### [EXERCISE GOAL]
Nothing but the lines from the one containing "left_click(278, 214)" through the end of the data should be output, each reproduced exactly.

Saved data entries
━━━━━━━━━━━━━━━━━━━━
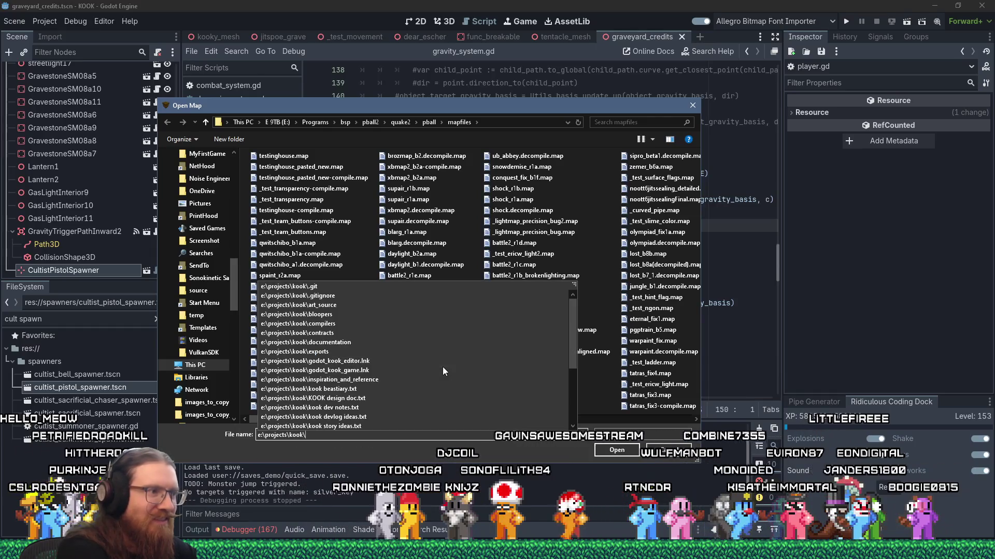
type("art_source\\map")
type("sew")
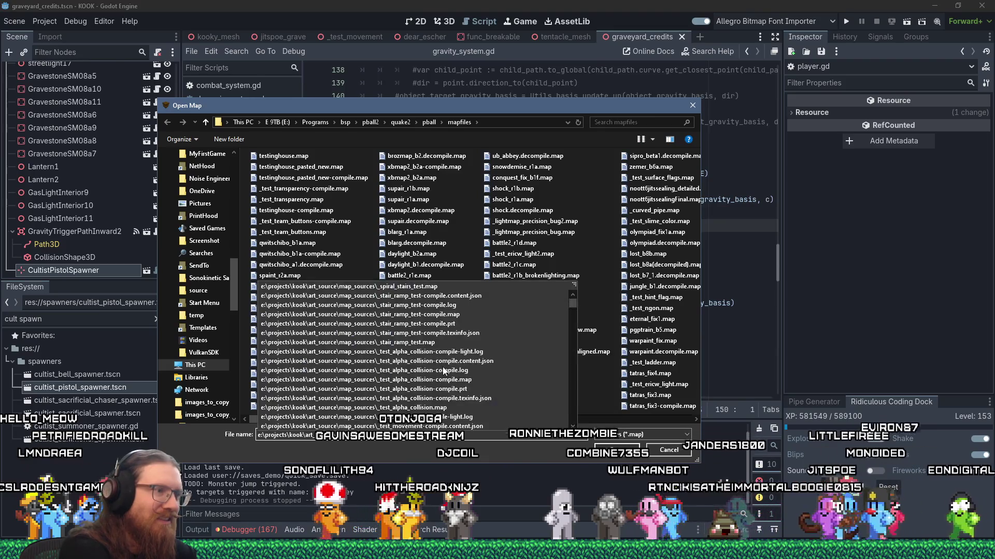
key("Return")
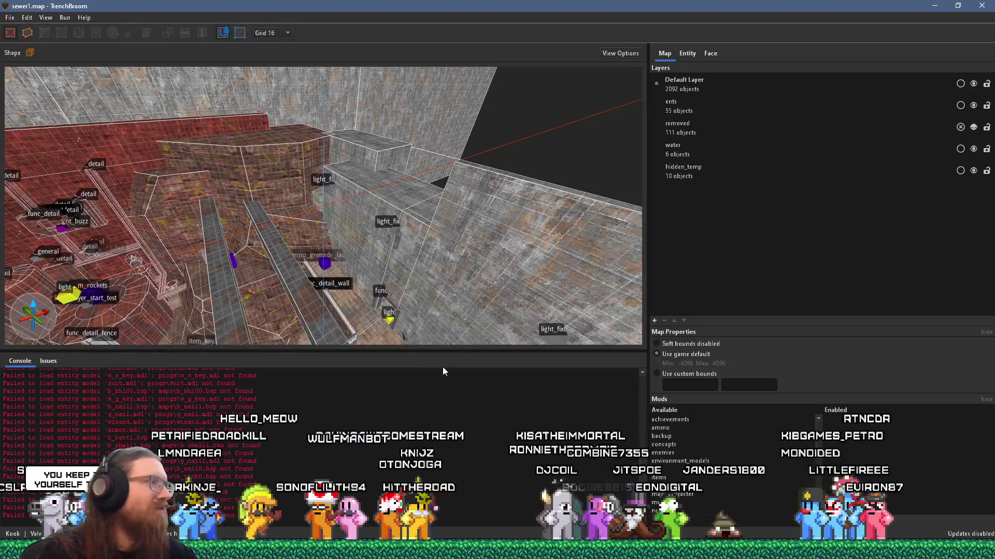
- Select the interact_trigger brush and orbit the camera to view it beside monster_zombie
mouse_move(443, 367)
left_mouse_down()
mouse_move(219, 263)
mouse_move(293, 170)
mouse_move(219, 160)
mouse_move(187, 228)
mouse_move(189, 148)
mouse_move(200, 184)
mouse_move(342, 229)
mouse_move(269, 223)
mouse_move(265, 208)
mouse_move(274, 237)
mouse_move(316, 269)
mouse_move(150, 266)
mouse_move(248, 197)
mouse_move(310, 202)
mouse_move(204, 216)
left_mouse_up()
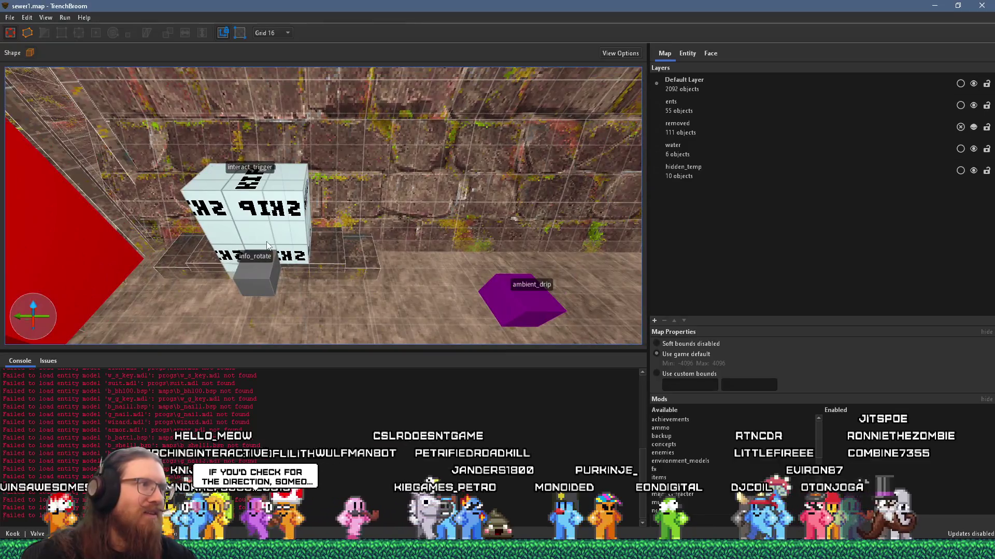
left_click(278, 214)
mouse_move(278, 215)
left_mouse_down()
mouse_move(313, 244)
mouse_move(270, 221)
left_mouse_up()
━━━━━━━━━━━━━━━━━━━━
### [EXERCISE RESULT]
left_click(278, 214)
mouse_move(278, 215)
left_mouse_down()
mouse_move(313, 244)
mouse_move(270, 221)
left_mouse_up()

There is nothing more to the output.